It was a hot Saturday afternoon and I was crawling into a hut that just minutes earlier, I’d been covering up in blankets. I crawled in the ritualistic fashion to my spot and waited for everyone else to enter. I inhaled one last big breath of fresh air and then was plunged into total pitch blackness. Water was poured over hot stones and my heart pounded in my chest. A wave of hot, sticky heat washed over me and I sat there wanting to leave but knowing I had to stay.
This was my first Native American sweat lodge experience. A friend of mine had invited me to go and although it sounded like torture, I was intrigued to see if it could offer me anything. My sweat lasted for four rounds and took about two hours. It involved sitting in a pitch-black hut which symbolized the womb of the earth. Elders led us through two rounds of prayer, a round of singing and one last final round involving singing and group prayer.
Shamelessly exploiting Native American culture, currently trendy sweat studios put people in individual thermal beds equipped with Netflix and designed to force-burn calories. In indigenous tradition, however, sweat lodges have nothing to do with weight loss and everything to do with purifying the mind, body, and soul. Sweats enabled people to deepen their spiritual connection and feel closer to the earth, to seek wisdom and to ask for advice. These ritual ceremonies usually took place before and after major festivals, but could also be done separately when needed.
I should probably mention that I am horribly claustrophobic and these huts are pretty small and packed with about 20 other people. Add in the darkness and this is a recipe for a huge freakout. When I first arrived at the sweat, I was incredibly nervous but I didn’t want anyone to know. I wanted to be brave and act like this was no big deal. This combination led to me being anti-social and blunt. I felt so anxious that I couldn’t talk to people properly and I was putting up a barrier.
This made my fears even worse as it meant I was entering this scary experience alone and I didn’t have the support of those around me. As the time to enter the hut approached I realized I had to tell the elders. It was only going to make it worse if no one knew and I started to have a panic attack in there. I overcame my shyness and told her that I was really claustrophobic. She made special arrangements for me which meant if I needed to leave early it would be easier for me. Once I let go and became vulnerable about my fear I was able to interact more clearly. I became friendly and more open and started to connect with those around me.

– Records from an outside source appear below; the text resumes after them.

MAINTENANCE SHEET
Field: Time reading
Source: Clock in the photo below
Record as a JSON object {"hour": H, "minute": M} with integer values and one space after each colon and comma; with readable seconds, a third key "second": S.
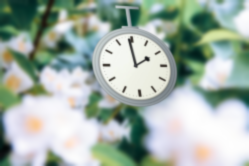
{"hour": 1, "minute": 59}
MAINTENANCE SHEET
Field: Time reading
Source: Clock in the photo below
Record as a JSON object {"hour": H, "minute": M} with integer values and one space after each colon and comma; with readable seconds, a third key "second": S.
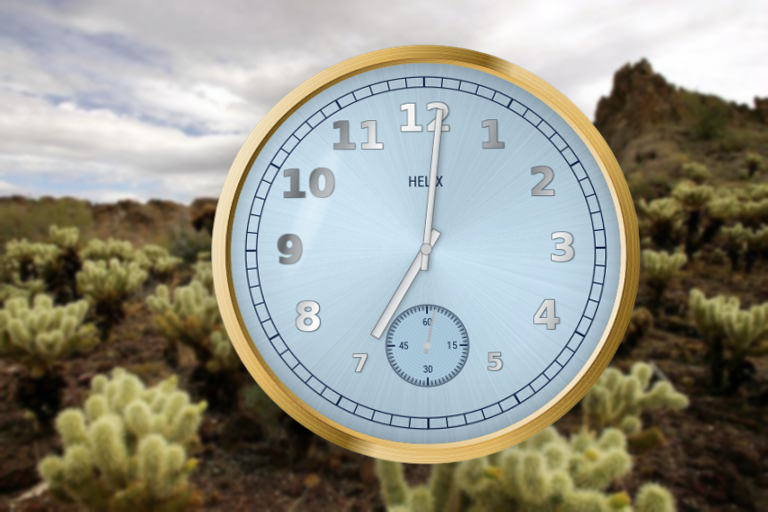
{"hour": 7, "minute": 1, "second": 2}
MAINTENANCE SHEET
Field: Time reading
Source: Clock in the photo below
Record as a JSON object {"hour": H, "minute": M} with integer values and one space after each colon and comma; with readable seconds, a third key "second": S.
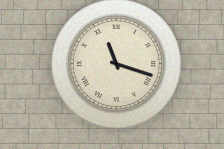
{"hour": 11, "minute": 18}
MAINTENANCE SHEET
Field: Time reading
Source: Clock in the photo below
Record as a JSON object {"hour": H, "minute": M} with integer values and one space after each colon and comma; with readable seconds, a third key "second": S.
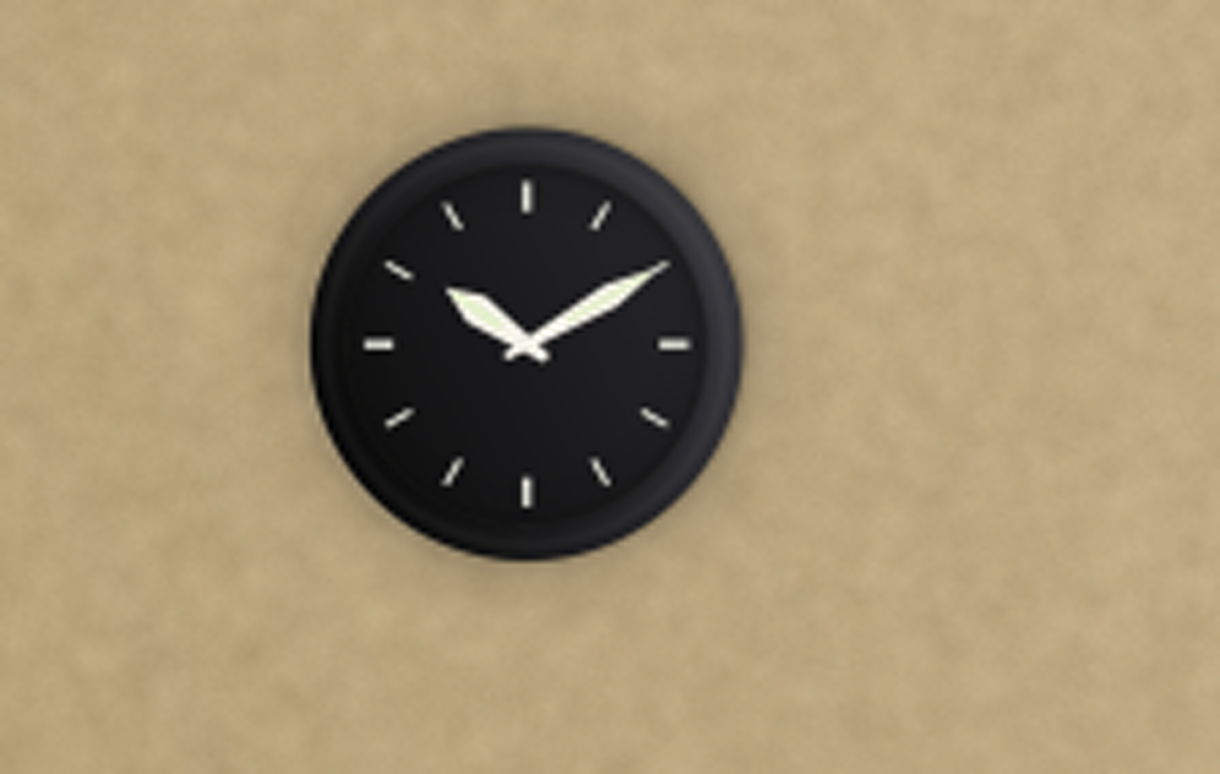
{"hour": 10, "minute": 10}
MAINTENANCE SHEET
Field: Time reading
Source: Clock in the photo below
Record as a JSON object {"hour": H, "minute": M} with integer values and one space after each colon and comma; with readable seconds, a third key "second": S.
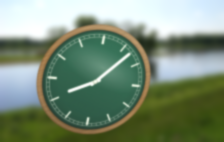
{"hour": 8, "minute": 7}
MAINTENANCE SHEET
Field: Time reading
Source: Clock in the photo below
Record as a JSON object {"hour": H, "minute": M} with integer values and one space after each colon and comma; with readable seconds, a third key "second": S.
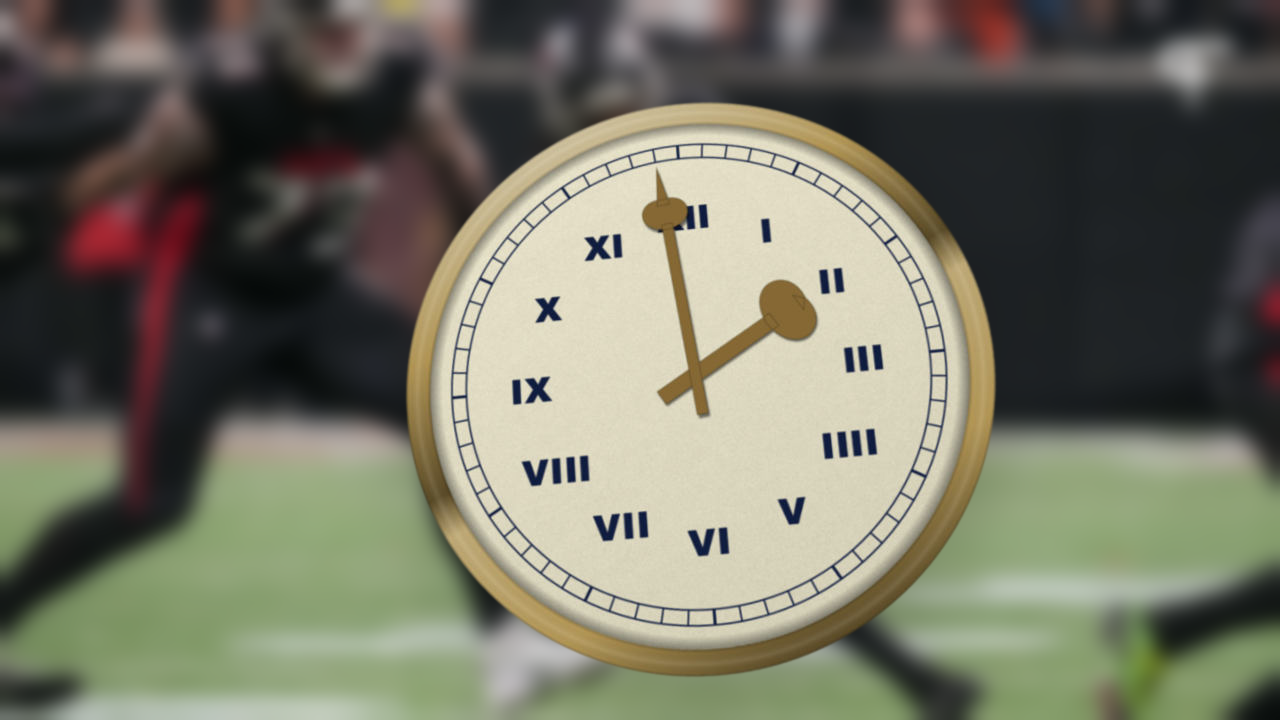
{"hour": 1, "minute": 59}
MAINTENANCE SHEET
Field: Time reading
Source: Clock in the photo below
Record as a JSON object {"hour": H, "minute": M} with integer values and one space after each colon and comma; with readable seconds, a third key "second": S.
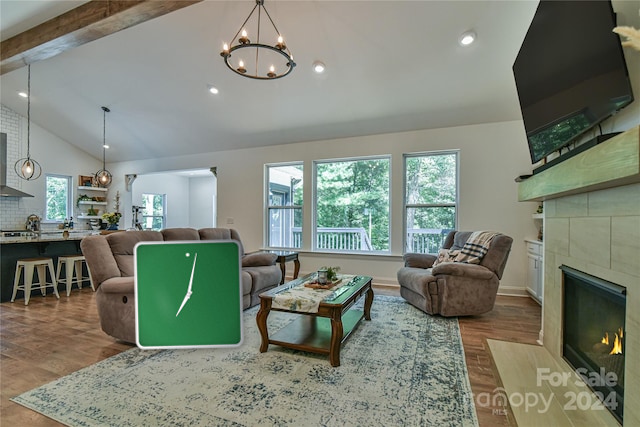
{"hour": 7, "minute": 2}
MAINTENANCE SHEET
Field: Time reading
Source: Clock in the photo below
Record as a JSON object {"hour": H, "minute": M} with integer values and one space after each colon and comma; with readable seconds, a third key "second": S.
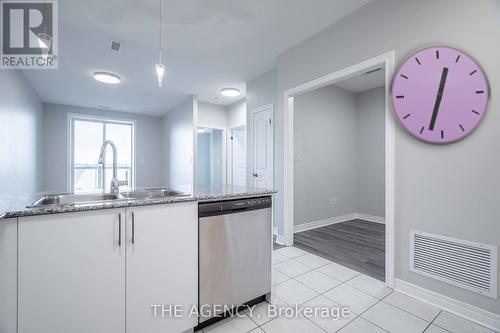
{"hour": 12, "minute": 33}
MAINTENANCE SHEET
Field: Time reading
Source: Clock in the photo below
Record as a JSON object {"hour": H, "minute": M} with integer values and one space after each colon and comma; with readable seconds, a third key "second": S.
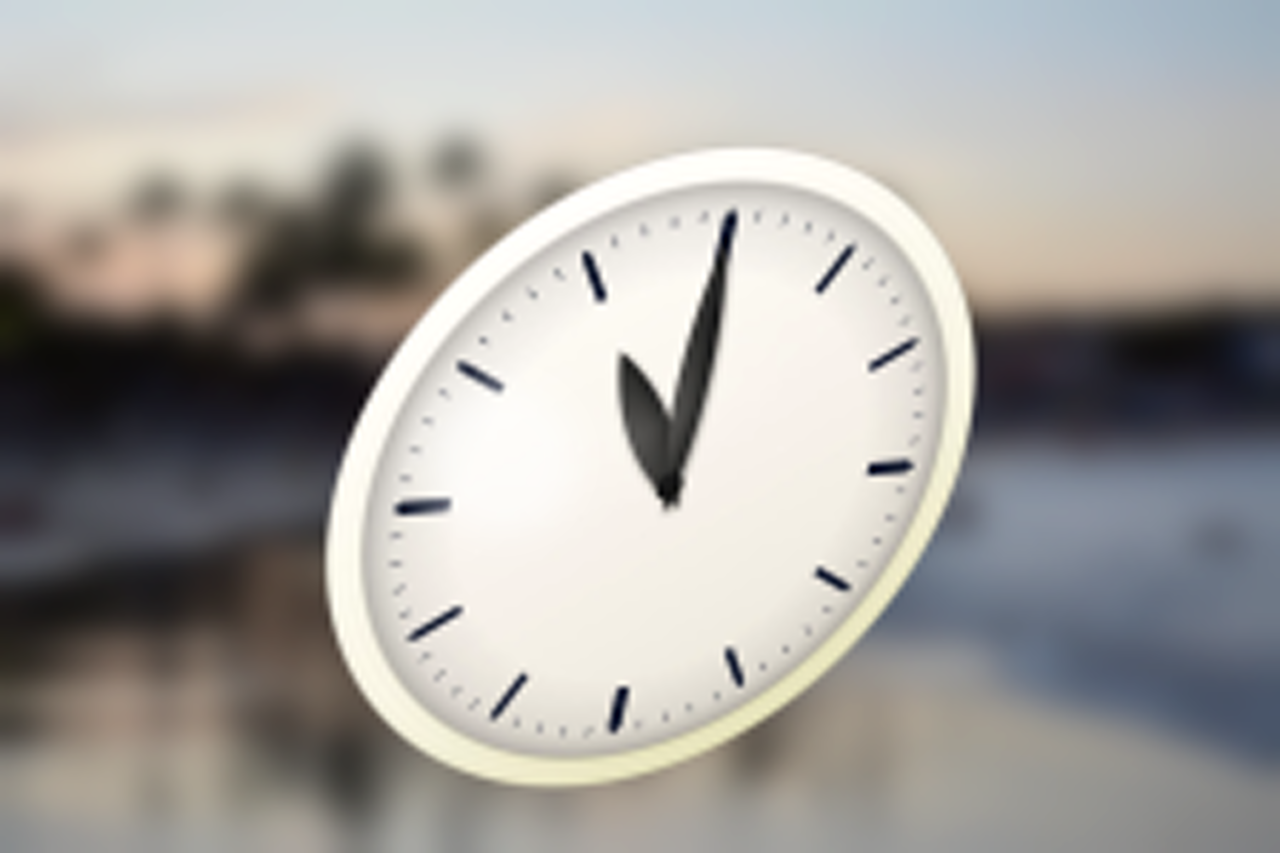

By being vulnerable they too became vulnerable. They offered me support and made me feel really safe. During the sweat, we all had to share prayers and issues we wanted to resolve. The darkness of the hut made this all seem anonymous and so everyone’s vulnerabilities came out to play. We all knew one another’s darkest concerns, saddest moments and inner demons. We were all open, non-judgmental and loving.
Once the sweat was over, the shift in everyone was enormous. We were sharing and talking like we’d been friends all of our lives. We laughed about the unripe avocados someone had bought, and we talked about our dream lives. Every fear and anxiety we had was out in the open and that brought us closer together — like a family. In today’s society, vulnerability is deemed as ‘weak.’ Being strong and not showing our emotions is thought to protect us from getting hurt. Letting our insecurities show is how we can develop strong and meaningful connections.